» **TEXT SEGMENT**
^^^^^^^^^^^^^^^^
Re: Distribute rados locks across several RGWs

Gregory Farnum <gfarnum@xxxxxxxxxx> · Fri, 2 Dec 2022 10:48:04 -0800

>From discussion on the PR and external conversations, I think the
simplest way to resolve this is that you actually can do a write and
return an error code; that mechanism is discussed at
https://github.com/ceph/ceph/pull/45958#discussion_r1038420098

But to explicate a bit on the rest of things:

On Fri, Dec 2, 2022 at 8:24 AM Casey Bodley <cbodley@xxxxxxxxxx> wrote:
>
> thanks Or and Greg!
>
> On Fri, Dec 2, 2022 at 1:36 AM Gregory Farnum <gfarnum@xxxxxxxxxx> wrote:
> >
> > On Thu, Dec 1, 2022 at 11:15 AM Or Friedmann <ofriedma@xxxxxxxxxx> wrote:
> >>
> >> Hi,
> >>
> >> Our team have been working on: https://github.com/ceph/ceph/pull/45958
> >> The main idea behind this solution is to allow several RGWs to fairly distribute locks for multisite syncing.
> >> The way the rgw will do it:
> >>
> >> Every RGW will create a vector of the size of the lock count used by the RGW, in every cell it will store as a value the index of the cell and call std::shuffle on the vector.
^^^^^^^^^^^^^^^^
Collected data
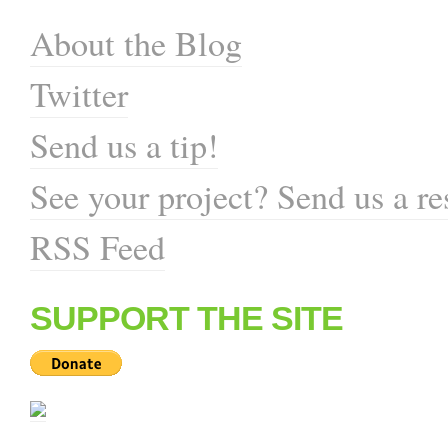
About the Blog
Twitter
Send us a tip!
See your project? Send us a re
RSS Feed
SUPPORT THE SITE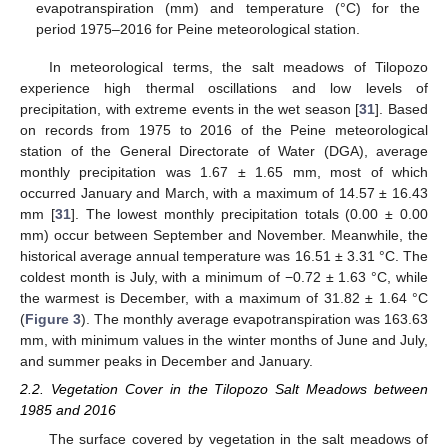
evapotranspiration (mm) and temperature (°C) for the
period 1975–2016 for Peine meteorological station.
In meteorological terms, the salt meadows of Tilopozo
experience high thermal oscillations and low levels of
precipitation, with extreme events in the wet season [
31
]. Based
on records from 1975 to 2016 of the Peine meteorological
station of the General Directorate of Water (DGA), average
monthly precipitation was 1.67 ± 1.65 mm, most of which
occurred January and March, with a maximum of 14.57 ± 16.43
mm [
31
]. The lowest monthly precipitation totals (0.00 ± 0.00
mm) occur between September and November. Meanwhile, the
historical average annual temperature was 16.51 ± 3.31 °C. The
coldest month is July, with a minimum of −0.72 ± 1.63 °C, while
the warmest is December, with a maximum of 31.82 ± 1.64 °C
(
Figure 3
). The monthly average evapotranspiration was 163.63
mm, with minimum values in the winter months of June and July,
and summer peaks in December and January.
2.2. Vegetation Cover in the Tilopozo Salt Meadows between
1985 and 2016
The surface covered by vegetation in the salt meadows of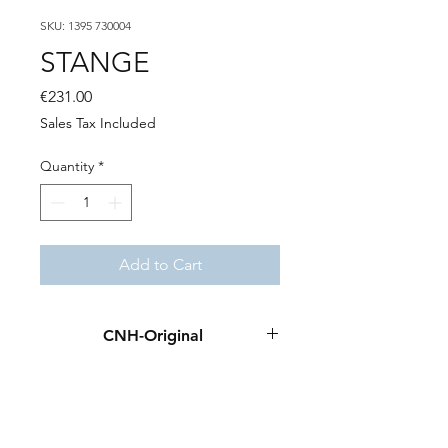
SKU: 1395 730004
STANGE
Price
€231.00
Sales Tax Included
Quantity
*
Add to Cart
CNH-Original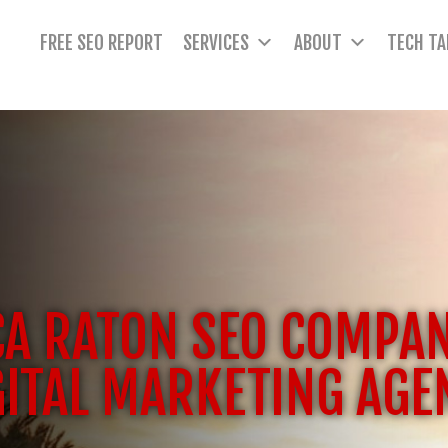
FREE SEO REPORT
SERVICES
ABOUT
TECH TA
A RATON SEO COMPA
GITAL MARKETING AGE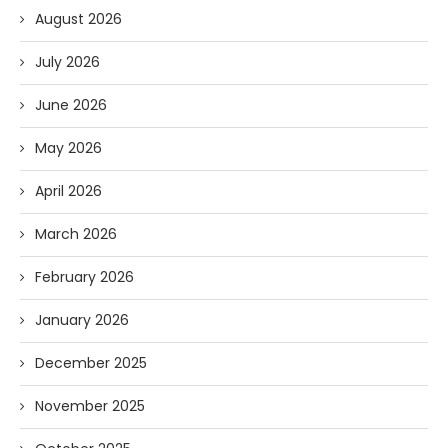
August 2026
July 2026
June 2026
May 2026
April 2026
March 2026
February 2026
January 2026
December 2025
November 2025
^^^^^^^^^^^^^^^^
Can you carry on the mailing list thread about distributing rados locks across RGWs, picking up right after its last sentence? The items have no connection to the mailing list thread about distributing rados locks.

» **RESPONSE TO THIS TASK**
> >> Each time RGW tries to lock a lock it will call the lock and add a bid number which is vector[shard_id] and expiration time for the bid.
> >> Once the CLS_LOCK is called, the function should know which RGW has the lowest bid and the bid has not expired for the specific lock, if the RGW that called CLS_LOCK doesn't have the lowest bid it will fail(it will renew if it already acquired the lock) otherwise it will acquire the lock.
> >> Using this method allows the RGWs to share locks almost perfectly between each other so the work could be done by several RGWs.
> >>
> >> Currently, to maintain the bid mapping for all bidded locks, which means, for every lock know how many clients tried to lock and their non-expired bids, we use a static std::unordered_map and a static mutex inside lock_obj function, this is the current implementation, the reason for that is that generally we don't need the map to persistent between restarts or changing the Primary or the OSD, but between calls it should be persistent.
> >
> >
> > I’m sorry, are you saying you’re trying to keep object class state in the OSD’s memory across invocations of the class functions?
> >
> > You absolutely cannot do that. Some reasons: how is rgw supposed to detect when the state is lost? What guarantees your locking continues to work when it’s dropped?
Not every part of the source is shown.